Dieu est donc le miroir dans lequel tu te vois toi-même, comme tu es son miroir dans lequel il contemple ses noms. Or, ceux-ci ne sont rien d’autre que lui-même, en sorte que la réalité s’inverse et devient ambiguë.

Son périple l’amène à Konya, capitale des Ottomans à l’époque. Sa présence dans cette ville fut primordiale pour le soufisme. Il y fit de nombreux disciples, dont Djalal ud-Din Rumi, le fondateur de la confrérie des derviches tourneurs.

ibn Arabi se considérait comme le Sceau de la Sainteté, il était la « brique d’or » qui manquait à la prophétie. Malgré sa prétention, il ne fut jamais inquiété, il est mort en paix à Damas.
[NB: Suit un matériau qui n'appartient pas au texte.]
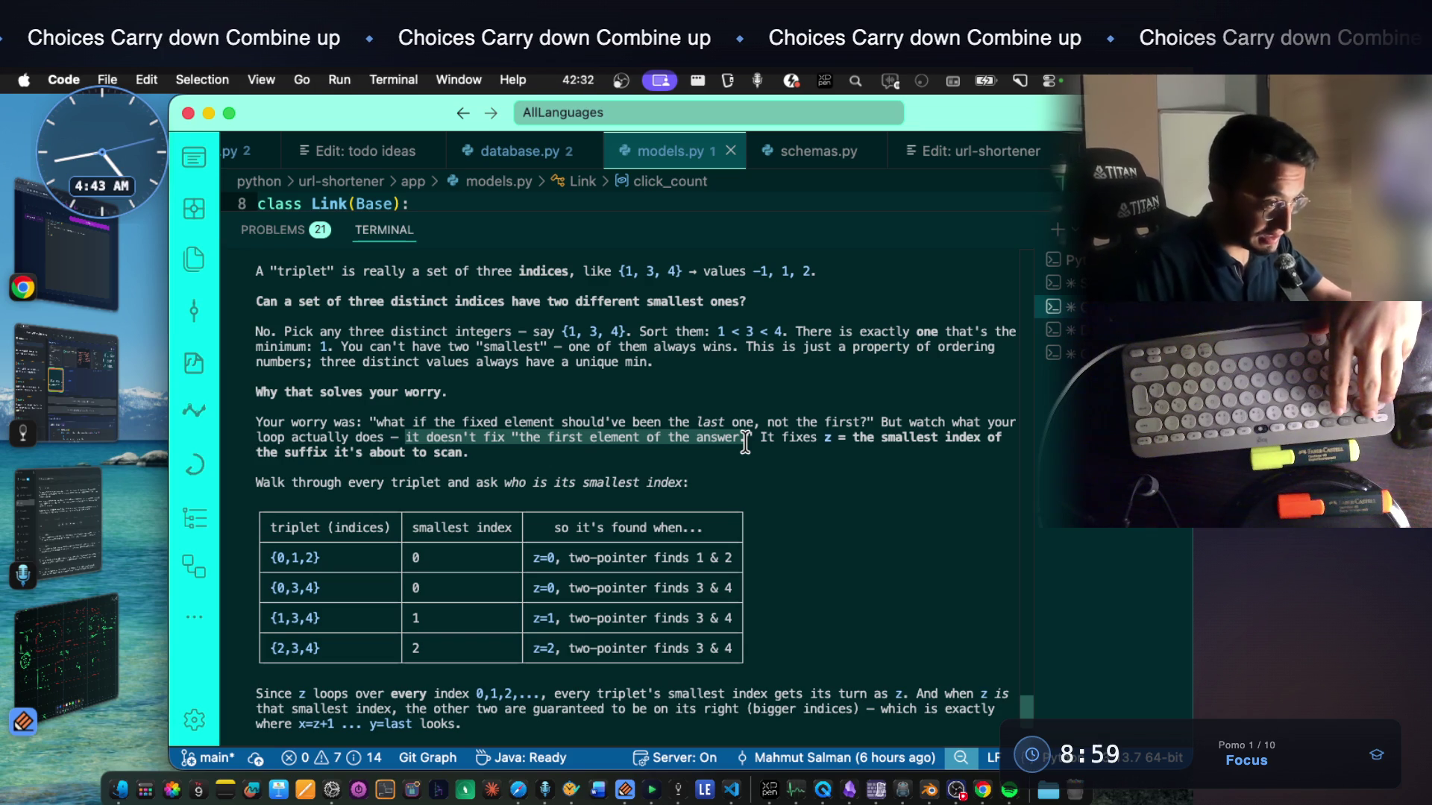
{"action": "left_click_drag", "start_coordinate": [746, 439], "coordinate": [746, 456]}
1487 : la Perse devient chiite

C’est un guide spirituel d’une confrérie soufie, Ismaïl qui entreprit la conquête de la Perse alors qu’il n’avait que 13 ans ! Très jeune, il avait écrit un poème dans lequel il se déclarait mandaté par Ali pour gouverner le monde. (voir l’article)

Et aujourd’hui

Source : Cheikh Ali n’Daw

Cible des persécutions des fanatiques wahhabites et de la tribu des Saoud au XIXe siècle, les confréries soufies se sont réorganisées. La résurgence de la spiritualité dans la société contemporaine a permis au soufisme de prospérer, surtout au Maghreb où il est une réelle alternative à l’islamisme. Comme hier, il propose de regarder à l’intérieur de l’être humain pour en découvrir les potentialités. L’expérience de l’amour divin est toujours un de ses objectifs.

Mais loin de se concentrer sur l’islam, il s’ouvre vers d’autres maîtres de sagesse, comme Gandhi… et Mère Thérésa.